§ **Work item**
Starting with the first line, output the data exactly through to the end.

§ **Input records**
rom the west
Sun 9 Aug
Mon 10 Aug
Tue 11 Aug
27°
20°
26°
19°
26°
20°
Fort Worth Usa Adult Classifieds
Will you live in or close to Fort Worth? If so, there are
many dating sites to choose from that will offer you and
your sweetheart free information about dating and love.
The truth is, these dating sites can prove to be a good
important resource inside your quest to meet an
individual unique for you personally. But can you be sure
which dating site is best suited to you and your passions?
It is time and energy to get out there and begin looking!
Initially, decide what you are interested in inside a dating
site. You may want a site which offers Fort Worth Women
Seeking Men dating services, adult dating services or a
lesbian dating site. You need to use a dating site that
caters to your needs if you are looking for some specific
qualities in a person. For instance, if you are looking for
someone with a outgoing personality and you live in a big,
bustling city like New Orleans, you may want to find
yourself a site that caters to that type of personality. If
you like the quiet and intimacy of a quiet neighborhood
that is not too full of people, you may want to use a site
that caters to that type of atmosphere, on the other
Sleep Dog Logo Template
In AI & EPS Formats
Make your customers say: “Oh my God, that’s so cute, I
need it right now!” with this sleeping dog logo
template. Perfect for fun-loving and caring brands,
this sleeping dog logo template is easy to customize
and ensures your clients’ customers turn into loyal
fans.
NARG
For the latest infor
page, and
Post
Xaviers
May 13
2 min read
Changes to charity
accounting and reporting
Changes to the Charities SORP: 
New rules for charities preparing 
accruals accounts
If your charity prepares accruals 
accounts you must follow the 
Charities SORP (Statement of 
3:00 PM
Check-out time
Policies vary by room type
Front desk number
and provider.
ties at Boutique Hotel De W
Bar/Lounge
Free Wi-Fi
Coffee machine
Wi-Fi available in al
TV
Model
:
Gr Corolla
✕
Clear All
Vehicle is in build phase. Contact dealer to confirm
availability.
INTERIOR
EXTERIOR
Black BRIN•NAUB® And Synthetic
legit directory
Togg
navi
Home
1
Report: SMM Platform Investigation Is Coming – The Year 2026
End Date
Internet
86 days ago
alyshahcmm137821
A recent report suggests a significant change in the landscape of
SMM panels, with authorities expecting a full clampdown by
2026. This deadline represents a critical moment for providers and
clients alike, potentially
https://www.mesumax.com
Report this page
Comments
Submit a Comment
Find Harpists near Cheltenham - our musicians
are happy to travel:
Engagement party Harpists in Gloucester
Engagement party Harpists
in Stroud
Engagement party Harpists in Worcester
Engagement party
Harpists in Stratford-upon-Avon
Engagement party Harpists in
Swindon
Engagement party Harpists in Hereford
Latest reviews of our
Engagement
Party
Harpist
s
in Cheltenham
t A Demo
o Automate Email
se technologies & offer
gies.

§ **Written response**
rom the west
Sun 9 Aug
Mon 10 Aug
Tue 11 Aug
27°
20°
26°
19°
26°
20°
Fort Worth Usa Adult Classifieds
Will you live in or close to Fort Worth? If so, there are
many dating sites to choose from that will offer you and
your sweetheart free information about dating and love.
The truth is, these dating sites can prove to be a good
important resource inside your quest to meet an
individual unique for you personally. But can you be sure
which dating site is best suited to you and your passions?
It is time and energy to get out there and begin looking!
Initially, decide what you are interested in inside a dating
site. You may want a site which offers Fort Worth Women
Seeking Men dating services, adult dating services or a
lesbian dating site. You need to use a dating site that
caters to your needs if you are looking for some specific
qualities in a person. For instance, if you are looking for
someone with a outgoing personality and you live in a big,
bustling city like New Orleans, you may want to find
yourself a site that caters to that type of personality. If
you like the quiet and intimacy of a quiet neighborhood
that is not too full of people, you may want to use a site
that caters to that type of atmosphere, on the other
Sleep Dog Logo Template
In AI & EPS Formats
Make your customers say: “Oh my God, that’s so cute, I
need it right now!” with this sleeping dog logo
template. Perfect for fun-loving and caring brands,
this sleeping dog logo template is easy to customize
and ensures your clients’ customers turn into loyal
fans.
NARG
For the latest infor
page, and
Post
Xaviers
May 13
2 min read
Changes to charity
accounting and reporting
Changes to the Charities SORP: 
New rules for charities preparing 
accruals accounts
If your charity prepares accruals 
accounts you must follow the 
Charities SORP (Statement of 
3:00 PM
Check-out time
Policies vary by room type
Front desk number
and provider.
ties at Boutique Hotel De W
Bar/Lounge
Free Wi-Fi
Coffee machine
Wi-Fi available in al
TV
Model
:
Gr Corolla
✕
Clear All
Vehicle is in build phase. Contact dealer to confirm
availability.
INTERIOR
EXTERIOR
Black BRIN•NAUB® And Synthetic
legit directory
Togg
navi
Home
1
Report: SMM Platform Investigation Is Coming – The Year 2026
End Date
Internet
86 days ago
alyshahcmm137821
A recent report suggests a significant change in the landscape of
SMM panels, with authorities expecting a full clampdown by
2026. This deadline represents a critical moment for providers and
clients alike, potentially
https://www.mesumax.com
Report this page
Comments
Submit a Comment
Find Harpists near Cheltenham - our musicians
are happy to travel:
Engagement party Harpists in Gloucester
Engagement party Harpists
in Stroud
Engagement party Harpists in Worcester
Engagement party
Harpists in Stratford-upon-Avon
Engagement party Harpists in
Swindon
Engagement party Harpists in Hereford
Latest reviews of our
Engagement
Party
Harpist
s
in Cheltenham
t A Demo
o Automate Email
se technologies & offer
gies.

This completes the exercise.